CMK’nın 170.maddesine göre suç tarihi ve yeri belli olmayan soruşturma ve iddianamelere dayanarak insanları tutuklamak bir zulümdür.
 
CMK’nın 134. Maddesine göre kopyaları alınmayan bilgisayar kayıtlarını bilimsel raporlara rağmen delil olarak kabul etmek bir zulümdür.
 
Eski bir Cumhurbaşkanı’ndan, Ahmet Necdet Sezer’den oğlunuzun doğumunu kutlamak için gelen “analı babalı büyüsün” telefon kaydını delil olarak dosyaya koymak bir zulümdür.
 
Evet Balbay, bütün bunlar zulümdür, ama biliniz ki sadece özel yetkili mahkemelerde yargılananlara değil bu zulümler, sadece Ergenekon tutuklarına değil… Zulüm her yerde…
 
ZULÜM HER YERDE
 
Türkiye’de tutuklama ve mahkûmiyet raporlarında görüyoruz ki tutuklananların %50 si beraat ediyor. Türkiye’de tutuklu sayısı 70.000 olduğunu kabul edersek demek ki Türkiye’de 30.000- 35.000 insan sürekli haksızlığa uğruyor, zulüm görüyor.
 
Zulmü sorgulamak için Ergenekon davasını beklemek bir geç kalmışlıktır. Türkiye’nin aydınları, laikliğe verdikleri önem kadar adil yargılanma hakkına önem verselerdi, şeriat korkusuna karşı, türbana karşı gösterdikleri tepkileri adil yargılanma hakkı çiğnenenler için gösterselerdi belki de Silivri’de bu zulümhane kurulamayacaktı.

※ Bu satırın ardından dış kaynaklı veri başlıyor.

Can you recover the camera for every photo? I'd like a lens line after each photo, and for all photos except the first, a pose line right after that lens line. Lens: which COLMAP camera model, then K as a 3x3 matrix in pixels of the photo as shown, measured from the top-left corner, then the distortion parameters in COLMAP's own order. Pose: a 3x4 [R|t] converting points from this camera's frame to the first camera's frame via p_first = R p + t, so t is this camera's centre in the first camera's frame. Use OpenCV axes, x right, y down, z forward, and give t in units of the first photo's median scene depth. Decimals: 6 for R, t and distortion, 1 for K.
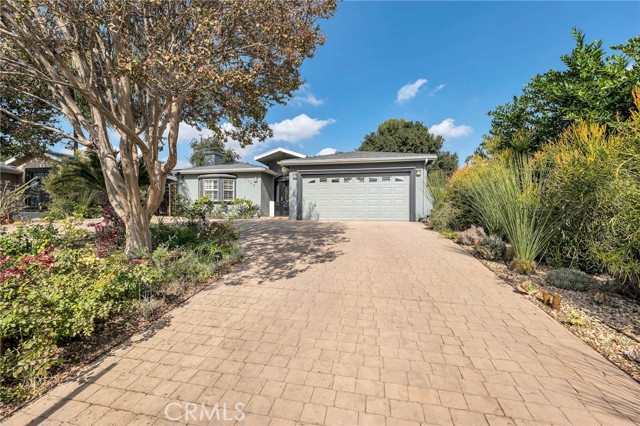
lens RADIAL K [[262.4, 0, 320.0], [0, 262.4, 213.0], [0, 0, 1]] dist [0.000358, 0.000015]
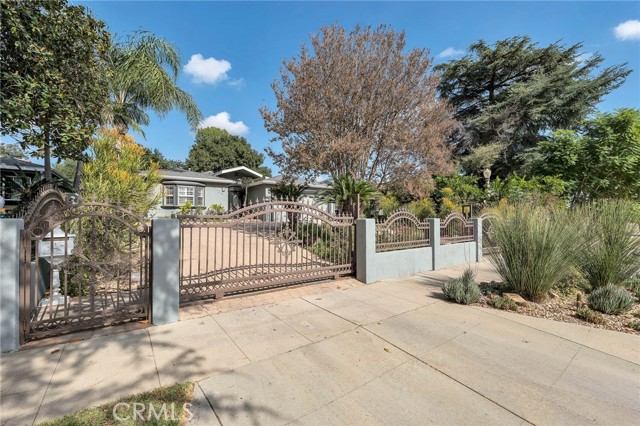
lens RADIAL K [[259.7, 0, 320.0], [0, 259.7, 213.0], [0, 0, 1]] dist [-0.000474, -0.000004]
pose [[0.658914, 0.003557, 0.752210, -0.870484], [0.001118, 0.999983, -0.005707, -0.008637], [-0.752218, 0.004602, 0.658898, -0.144429]]
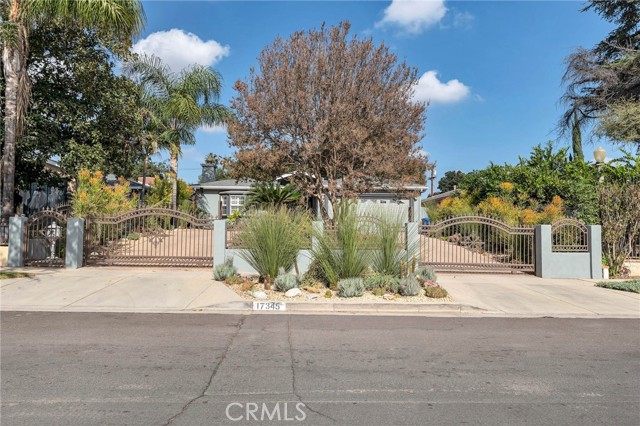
lens RADIAL K [[419.1, 0, 320.0], [0, 419.1, 213.0], [0, 0, 1]] dist [0.046256, 0.000482]
pose [[0.968151, 0.017568, 0.249748, -0.522477], [-0.006805, 0.999013, -0.043894, 0.019516], [-0.250273, 0.040797, 0.967315, -0.789784]]
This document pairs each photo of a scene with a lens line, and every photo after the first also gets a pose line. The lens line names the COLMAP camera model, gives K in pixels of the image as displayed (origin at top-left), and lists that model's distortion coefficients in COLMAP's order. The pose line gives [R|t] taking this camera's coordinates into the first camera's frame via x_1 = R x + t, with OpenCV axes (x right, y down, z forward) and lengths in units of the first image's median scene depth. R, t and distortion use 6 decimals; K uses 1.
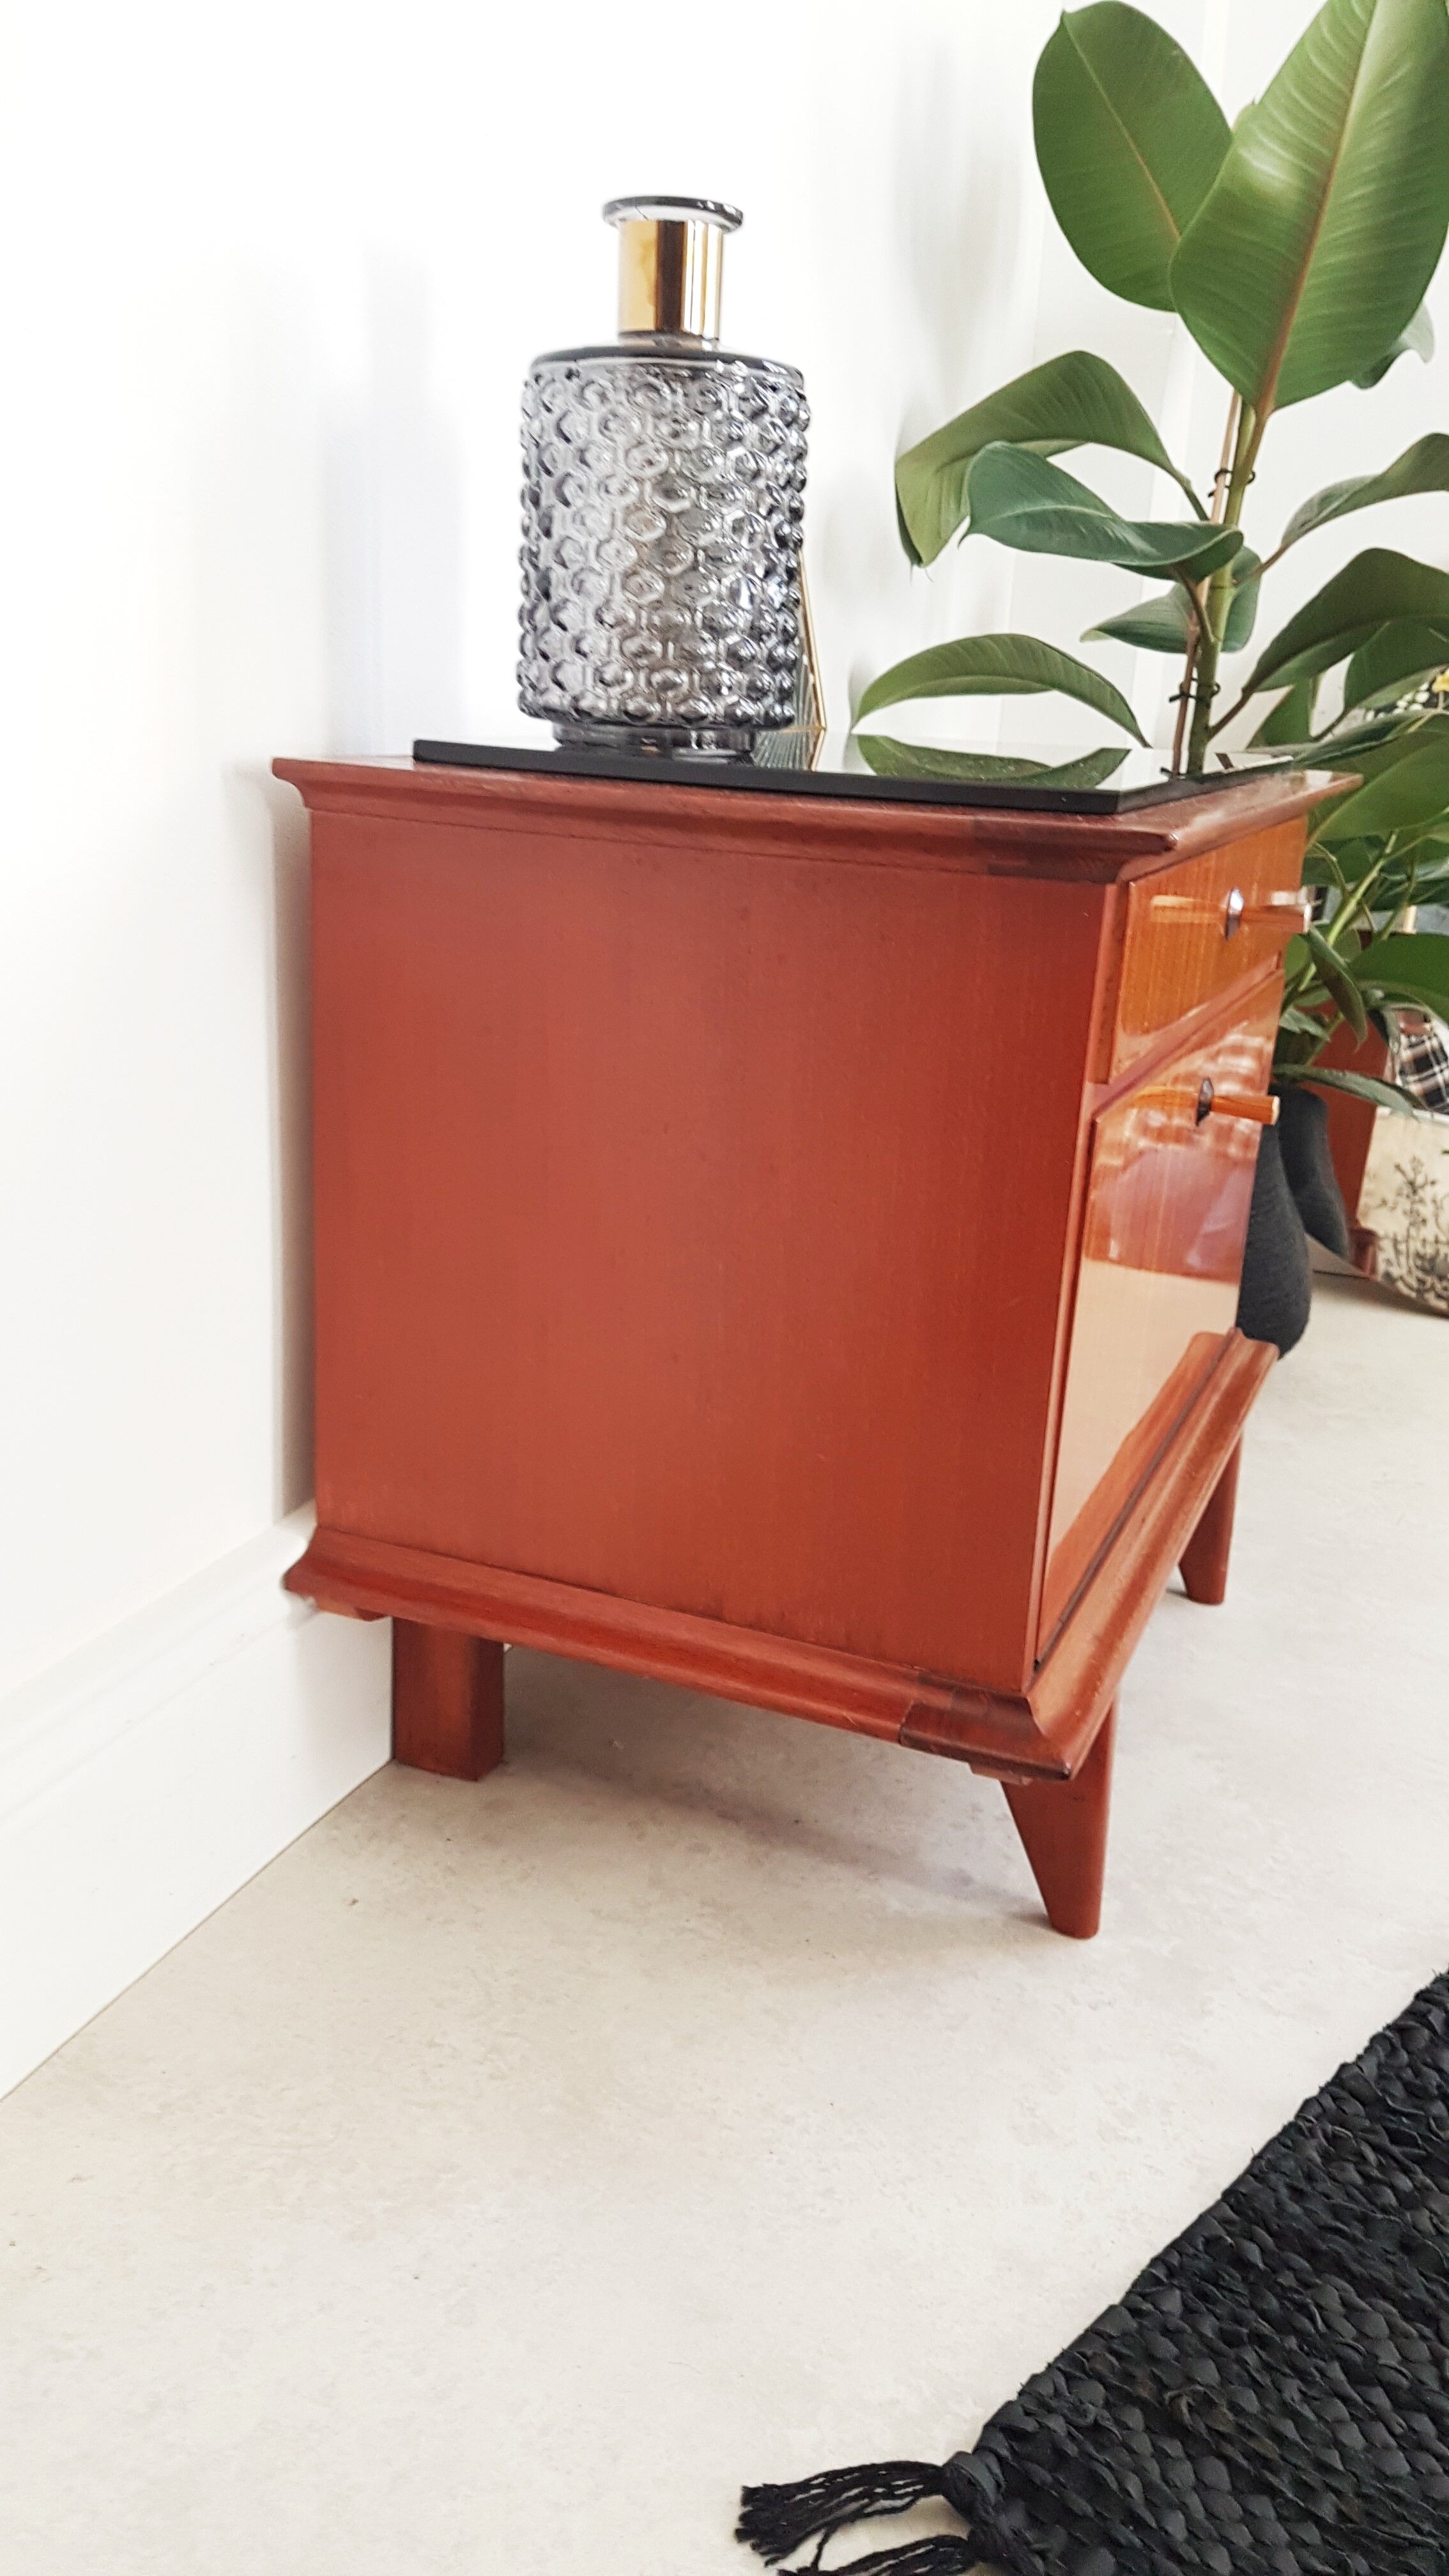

İnsanların inanç özgürlüklerini baskı altına almak da bir zulümdür. Özgür bir yaşam için, demokrasi için laiklik olmazsa olmaz, ama on binlerce insanın adil yargılanma hakkı yok ediliyorsa da olamaz, olmaz…
 
Adil yargılanma hakkı herkes için olmalı, sadece aydınlar için, sadece gazeteciler için değil. Bu ülkede yıllardır insanlar hukuksuz olarak tutuklanıp yıllarca hapis yattıktan sonra beraat ediyorlarsa ve toplum buna tepkisiz kalabiliyorsa Silivri Zulüm haneleri hiç eksik olmayacaktır.
Türkiye aydınları halk sınıflarının adil yargılanma hakkını savunsalardı, halkın haksızlığa uğradığı yerde halkla birlikte olsalardı, olabilselerdi bugün Silivri Zulümhanesi belki olmayacaktı.